Bishop claims that in an earlier experiment with cryptic ex-partner Dr. Bell, flat worms were able to transfer their memories to other worms through digestion. In drinking the worm milkshake, Dunham should, according to Bishop, begin to recall the blank details of her memory. It goes without saying that an effective remedy like this one could mean big things for neuroscience, but Carmela Tartaglia of the University of California, San Francisco Memory and Aging Center tells Popular Mechanics it's pure fabrication. "There are no concoctions that restore brain function. I don't know what they're using in the show, but none have been shown to help scientifically."

Following in the vein of memory recovery, the Fringe team also picks up Rebecca Kidner, a former guinea pig of Bishop's, who allows him to pump her full of hallucinogens (most likely LSD—a trick we've seen before) in an attempt to jog her memories of some shape-shifting villains—an unconventional memory treatment to say the least.

"Much of what is done in brain injury rehab has to do with occupational therapy, giving people tricks on how to remember better," Tartaglia says. These tricks, she says, include mundane tools like planners or palm pilots, which help to regulate the mind. Actual recovery though, may vary. Tartaglia says results depend on the extent of the brain injury, the patient's age or other problems that are associated with the memory loss. Medications are used in severely injured patients, she says, but they help with motivation of the memory only: a sort of catalyst to aid the treatment.

Though experiments on Kinder seem to be generally unsuccessful (though her on-acid antics are amusing to watch), Dunham finally gets a glimpse of her forgotten past, spurred by the ringing sound of a bell.

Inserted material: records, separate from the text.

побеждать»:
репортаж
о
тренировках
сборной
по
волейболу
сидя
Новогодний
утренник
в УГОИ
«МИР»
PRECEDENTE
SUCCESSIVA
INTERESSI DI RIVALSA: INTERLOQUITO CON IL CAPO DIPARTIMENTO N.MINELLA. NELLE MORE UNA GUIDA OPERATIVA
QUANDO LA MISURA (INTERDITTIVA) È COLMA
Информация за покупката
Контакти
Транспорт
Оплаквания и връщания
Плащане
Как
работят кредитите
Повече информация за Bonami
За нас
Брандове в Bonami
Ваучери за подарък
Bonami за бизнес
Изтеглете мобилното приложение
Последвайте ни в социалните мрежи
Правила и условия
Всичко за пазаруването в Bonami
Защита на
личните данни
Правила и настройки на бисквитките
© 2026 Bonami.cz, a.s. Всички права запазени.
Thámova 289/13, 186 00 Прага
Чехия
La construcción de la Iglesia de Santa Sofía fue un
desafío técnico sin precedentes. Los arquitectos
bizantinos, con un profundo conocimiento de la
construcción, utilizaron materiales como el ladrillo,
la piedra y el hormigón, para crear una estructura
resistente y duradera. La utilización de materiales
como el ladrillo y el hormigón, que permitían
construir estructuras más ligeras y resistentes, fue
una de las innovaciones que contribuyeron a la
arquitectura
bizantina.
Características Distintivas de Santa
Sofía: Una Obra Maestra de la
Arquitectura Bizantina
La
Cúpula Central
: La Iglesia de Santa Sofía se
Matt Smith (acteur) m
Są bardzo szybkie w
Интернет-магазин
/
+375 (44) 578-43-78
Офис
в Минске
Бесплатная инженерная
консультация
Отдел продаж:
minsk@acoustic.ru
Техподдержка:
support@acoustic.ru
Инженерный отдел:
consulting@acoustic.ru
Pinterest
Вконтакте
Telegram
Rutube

Though it is never explained why the sound causes Dunham's memory to recover, this could be a classic symptom of post-traumatic stress disorder. Sufferers of PTSD, can re-experience traumatic events when their memory is triggered by familiar scenes, situations, smells, emotional feelings, or as in Agent Dunham's case, sounds.

Because there are so many causes of memory loss due to brain injury or disease, it's difficult to say when patients will recover (if at all). Tartaglia says that when it comes to injury, it all comes down to the patient's conscious state during the incident. "The longer the period of loss of consciousness, the longer the period of memory loss," she says. "Even short loss of consciousness can lead to memory loss, usually limited to short periods of time around the event."